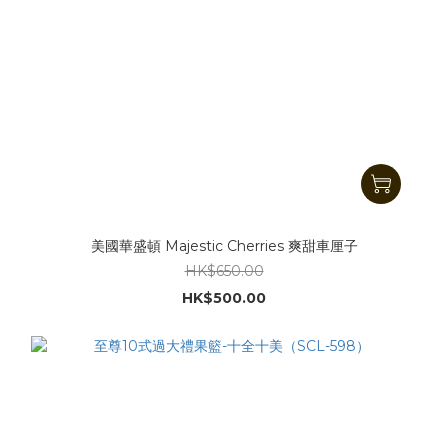
美國華盛頓 Majestic Cherries 爽甜車厘子
HK$650.00
HK$500.00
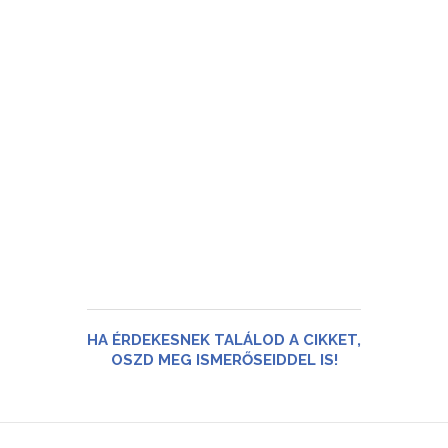
HA ÉRDEKESNEK TALÁLOD A CIKKET,
OSZD MEG ISMERŐSEIDDEL IS!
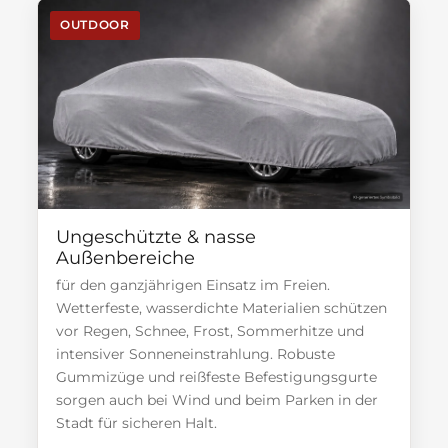
OUTDOOR
Ungeschützte & nasse
Außenbereiche
für den ganzjährigen Einsatz im Freien.
Wetterfeste, wasserdichte Materialien schützen
vor Regen, Schnee, Frost, Sommerhitze und
intensiver Sonneneinstrahlung. Robuste
Gummizüge und reißfeste Befestigungsgurte
sorgen auch bei Wind und beim Parken in der
Stadt für sicheren Halt.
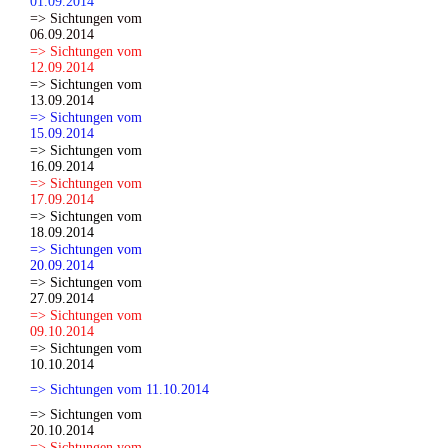
01.09.2014
=> Sichtungen vom
06.09.2014
=> Sichtungen vom
12.09.2014
=> Sichtungen vom
13.09.2014
=> Sichtungen vom
15.09.2014
=> Sichtungen vom
16.09.2014
=> Sichtungen vom
17.09.2014
=> Sichtungen vom
18.09.2014
=> Sichtungen vom
20.09.2014
=> Sichtungen vom
27.09.2014
=> Sichtungen vom
09.10.2014
=> Sichtungen vom
10.10.2014
=> Sichtungen vom 11.10.2014
=> Sichtungen vom
20.10.2014
=> Sichtungen vom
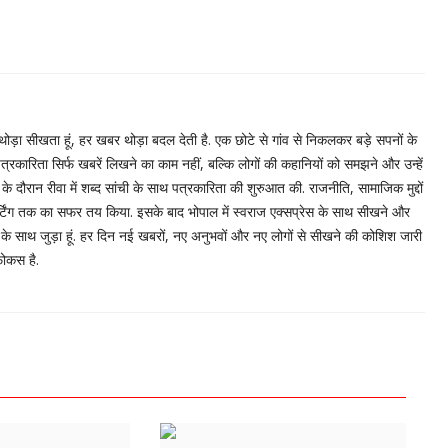
थोड़ा सीखता हूं, हर खबर थोड़ा बदल देती है. एक छोटे से गांव से निकलकर बड़े सपनों के
्रकारिता सिर्फ खबरें लिखने का काम नहीं, बल्कि लोगों की कहानियों को समझने और उन्हें
 के दौरान रीवा में शब्द सांची के साथ पत्रकारिता की शुरुआत की. राजनीति, सामाजिक मुद्दों
टिंग तक का सफर तय किया. इसके बाद भोपाल में स्वराज एक्सप्रेस के साथ सीखने और
के साथ जुड़ा हूं. हर दिन नई खबरों, नए अनुभवों और नए लोगों से सीखने की कोशिश जारी
फोकस है.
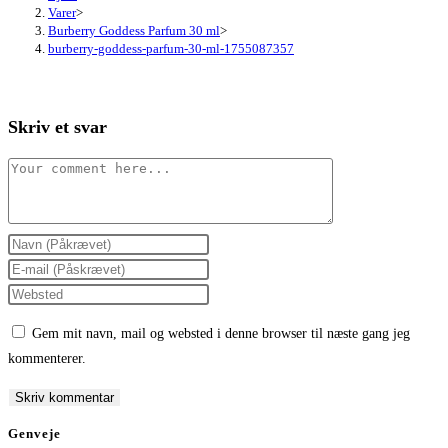
Varer
>
Burberry Goddess Parfum 30 ml
>
burberry-goddess-parfum-30-ml-1755087357
Skriv et svar
Comment
Enter
your
Enter
name
your
Enter
or
email
your
Gem mit navn, mail og websted i denne browser til næste gang jeg
username
address
website
kommenterer.
to
to
URL
comment
comment
(optional)
Genveje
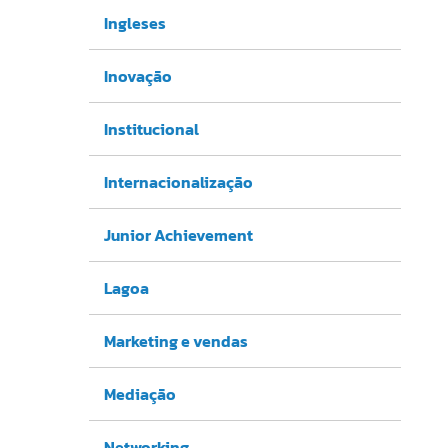
Ingleses
Inovação
Institucional
Internacionalização
Junior Achievement
Lagoa
Marketing e vendas
Mediação
Networking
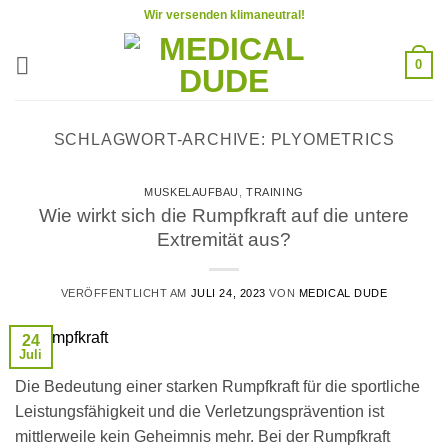
Zum
Wir versenden klimaneutral!
Inhalt
springen
0
SCHLAGWORT-ARCHIVE:
PLYOMETRICS
MUSKELAUFBAU
,
TRAINING
Wie wirkt sich die Rumpfkraft auf die untere
Extremität aus?
VERÖFFENTLICHT AM
JULI 24, 2023
VON
MEDICAL DUDE
24
Juli
Die Bedeutung einer starken Rumpfkraft für die sportliche
Leistungsfähigkeit und die Verletzungsprävention ist
mittlerweile kein Geheimnis mehr. Bei der Rumpfkraft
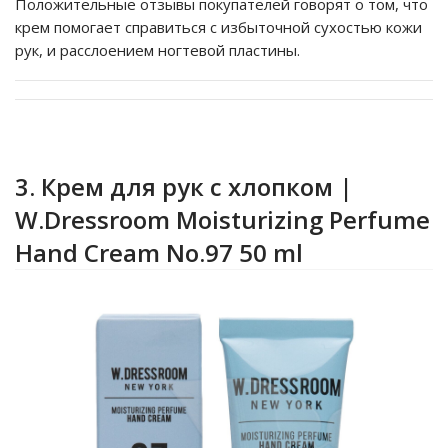
Положительные отзывы покупателей говорят о том, что
крем помогает справиться с избыточной сухостью кожи
рук, и расслоением ногтевой пластины.
3. Крем для рук с хлопком |
W.Dressroom Moisturizing Perfume
Hand Cream No.97 50 ml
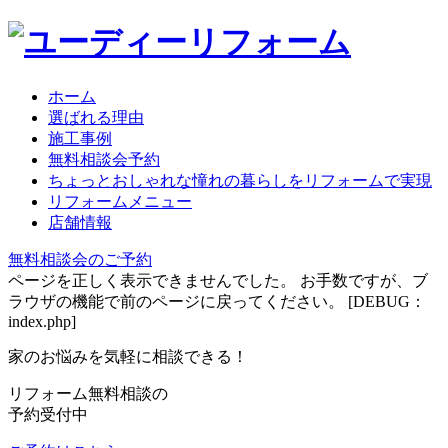
ホーム
選ばれる理由
施工事例
無料相談会予約
ちょっとおしゃれな憧れの暮らしをリフォームで実現
リフォームメニュー
店舗情報
無料相談会のご予約
ページを正しく表示できませんでした。 お手数ですが、ブ
ラウザの機能で前のページに戻ってください。 [DEBUG：
index.php]
家のお悩みを気軽に相談できる！
リフォーム無料相談の
予約受付中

WHAT NEEDS TO BE DONE:
Copy out the text of all the items above word for word, leaving out the picture lines.

ANSWER TO THE PROBLEM:
美國華盛頓 Majestic Cherries 爽甜車厘子
HK$650.00
HK$500.00
HA ÉRDEKESNEK TALÁLOD A CIKKET,
OSZD MEG ISMERŐSEIDDEL IS!
OUTDOOR
Ungeschützte & nasse
Außenbereiche
für den ganzjährigen Einsatz im Freien.
Wetterfeste, wasserdichte Materialien schützen
vor Regen, Schnee, Frost, Sommerhitze und
intensiver Sonneneinstrahlung. Robuste
Gummizüge und reißfeste Befestigungsgurte
sorgen auch bei Wind und beim Parken in der
Stadt für sicheren Halt.
01.09.2014
=> Sichtungen vom
06.09.2014
=> Sichtungen vom
12.09.2014
=> Sichtungen vom
13.09.2014
=> Sichtungen vom
15.09.2014
=> Sichtungen vom
16.09.2014
=> Sichtungen vom
17.09.2014
=> Sichtungen vom
18.09.2014
=> Sichtungen vom
20.09.2014
=> Sichtungen vom
27.09.2014
=> Sichtungen vom
09.10.2014
=> Sichtungen vom
10.10.2014
=> Sichtungen vom 11.10.2014
=> Sichtungen vom
20.10.2014
=> Sichtungen vom
थोड़ा सीखता हूं, हर खबर थोड़ा बदल देती है. एक छोटे से गांव से निकलकर बड़े सपनों के
्रकारिता सिर्फ खबरें लिखने का काम नहीं, बल्कि लोगों की कहानियों को समझने और उन्हें
 के दौरान रीवा में शब्द सांची के साथ पत्रकारिता की शुरुआत की. राजनीति, सामाजिक मुद्दों
टिंग तक का सफर तय किया. इसके बाद भोपाल में स्वराज एक्सप्रेस के साथ सीखने और
के साथ जुड़ा हूं. हर दिन नई खबरों, नए अनुभवों और नए लोगों से सीखने की कोशिश जारी
फोकस है.
Varer
>
Burberry Goddess Parfum 30 ml
>
burberry-goddess-parfum-30-ml-1755087357
Skriv et svar
Comment
Enter
your
Enter
name
your
Enter
or
email
your
Gem mit navn, mail og websted i denne browser til næste gang jeg
username
address
website
kommenterer.
to
to
URL
comment
comment
(optional)
Genveje
Ingleses
Inovação
Institucional
Internacionalização
Junior Achievement
Lagoa
Marketing e vendas
Mediação
Networking
Zum
Wir versenden klimaneutral!
Inhalt
springen
0
SCHLAGWORT-ARCHIVE:
PLYOMETRICS
MUSKELAUFBAU
,
TRAINING
Wie wirkt sich die Rumpfkraft auf die untere
Extremität aus?
VERÖFFENTLICHT AM
JULI 24, 2023
VON
MEDICAL DUDE
24
Juli
Die Bedeutung einer starken Rumpfkraft für die sportliche
Leistungsfähigkeit und die Verletzungsprävention ist
mittlerweile kein Geheimnis mehr. Bei der Rumpfkraft
Положительные отзывы покупателей говорят о том, что
крем помогает справиться с избыточной сухостью кожи
рук, и расслоением ногтевой пластины.
3. Крем для рук с хлопком |
W.Dressroom Moisturizing Perfume
Hand Cream No.97 50 ml
ホーム
選ばれる理由
施工事例
無料相談会予約
ちょっとおしゃれな憧れの暮らしをリフォームで実現
リフォームメニュー
店舗情報
無料相談会のご予約
ページを正しく表示できませんでした。 お手数ですが、ブ
ラウザの機能で前のページに戻ってください。 [DEBUG：
index.php]
家のお悩みを気軽に相談できる！
リフォーム無料相談の
予約受付中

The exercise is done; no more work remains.